The discovery that GIST cells express KIT, a receptor tyrosine kinase (RTK) growth factor receptor has changed dramatically the management of GISTs. [1] KIT is not only expressed, but is mutated in 85-90% of cases leading to constitutive activation of the receptor. Exon 11 mutations are the most common, followed in frequency by exons 9, 13, and 17. [6] A subset of wild KIT tumors have mutations in platelet derived growth factor alpha (PDGFRA). The so-called wild-type (WT) GIST do not contain mutations in either KIT or PDGFRA. The development of effective targeted therapies using small molecules like imatinib and sunitinib that are tyrosine kinase inhibitors (TKI) is stemmed on the discovery of expression of KIT and the understanding that KIT or PDGFRA are constitutively activated in GIST.

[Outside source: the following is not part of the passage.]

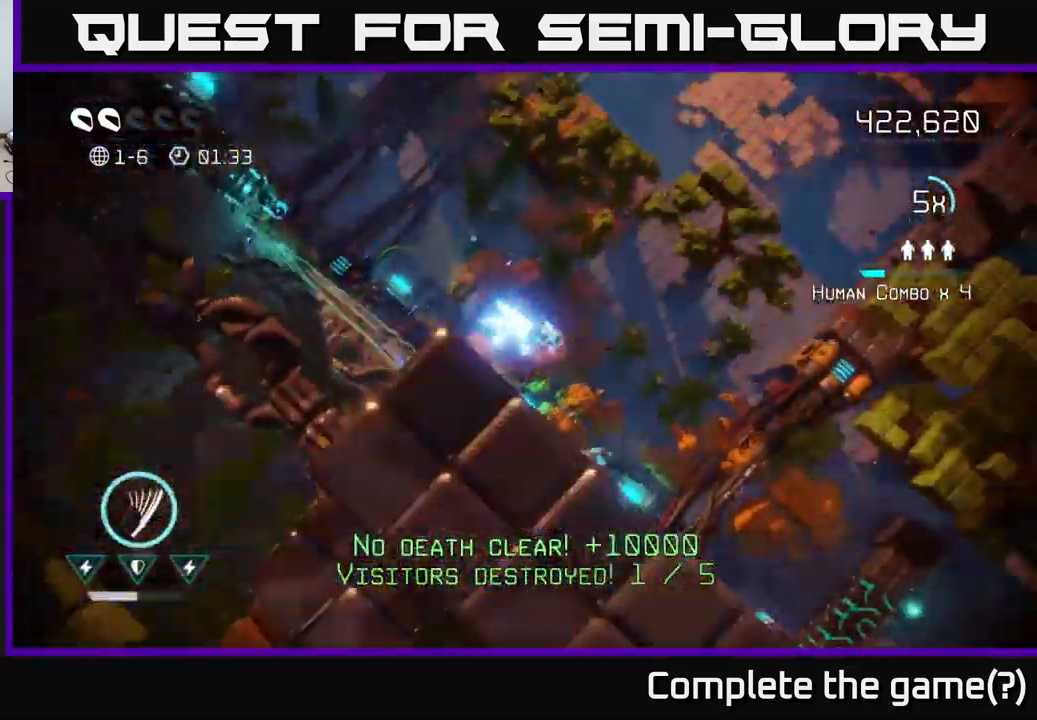
{"buttons": [], "left_stick": "center", "right_stick": "center", "events": [[50, "left_stick", "down"], [333, "left_stick", "center"]]}
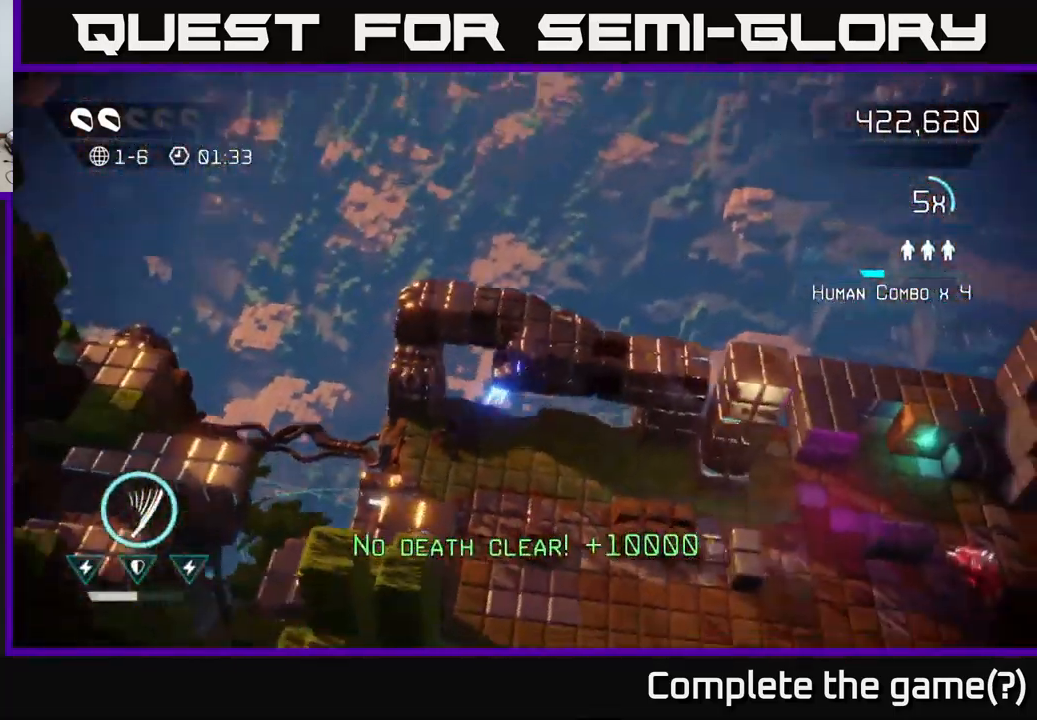
{"buttons": [], "left_stick": "down-right", "right_stick": "down", "events": [[17, "left_stick", "down-left"], [117, "left_stick", "down"], [183, "right_stick", "down-right"], [283, "left_stick", "down-right"], [300, "right_stick", "down"]]}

The median age of our study group was 56 years which is similar to other reported studies. [7],[8] The age of presentation has not varied significantly across ethnic groups. However there was significant sex predilection with males 3 times more commonly affected than females in our group. This is more than what is mentioned in the literature. [8],[9],[10]

Stomach was the predominant site of primary disease followed by small intestine which was affected in 25% of the patients. This distribution is similar to what is described in literature. [1] Similarly we found that liver is the predominant site of, metastatic disease.

In our study, though the 2 year PFS was poor (41%), the overall survival was 78%. This should be possibly because the patients responded to higher dose of Imatinib. Blanke et al. also failed to show superiority of higher dose of Imatinib in inducing better responses. [8] After progression on standard dose imatinib, 33% of patients who crossed over to the high-dose imatinib regimen achieved either an objective response or stable disease.

Kim et al. analyzed the relationship between treatment outcome and kinase mutational status in 113 Korean patients with advanced GISTs treated with Imatinib. [7] KIT mutations were found in exon 11 (n = 92, 81.4%) and exon 9 (n = 10, 8.8%). One patient had a PDGFRA exon 18 mutation. The overall mutation rate was 91.2%. With a median follow-up of 49.0 months, the median progression-free survival (PFS) time was 42.0 months and median overall survival (OS) time was not reached. PFS and OS times did not differ significantly according to KIT genotype. They concluded that compared with previous studies in western populations, these results suggest that ethnic differences may influence the relationship between KIT genotype and clinical outcome to imatinib.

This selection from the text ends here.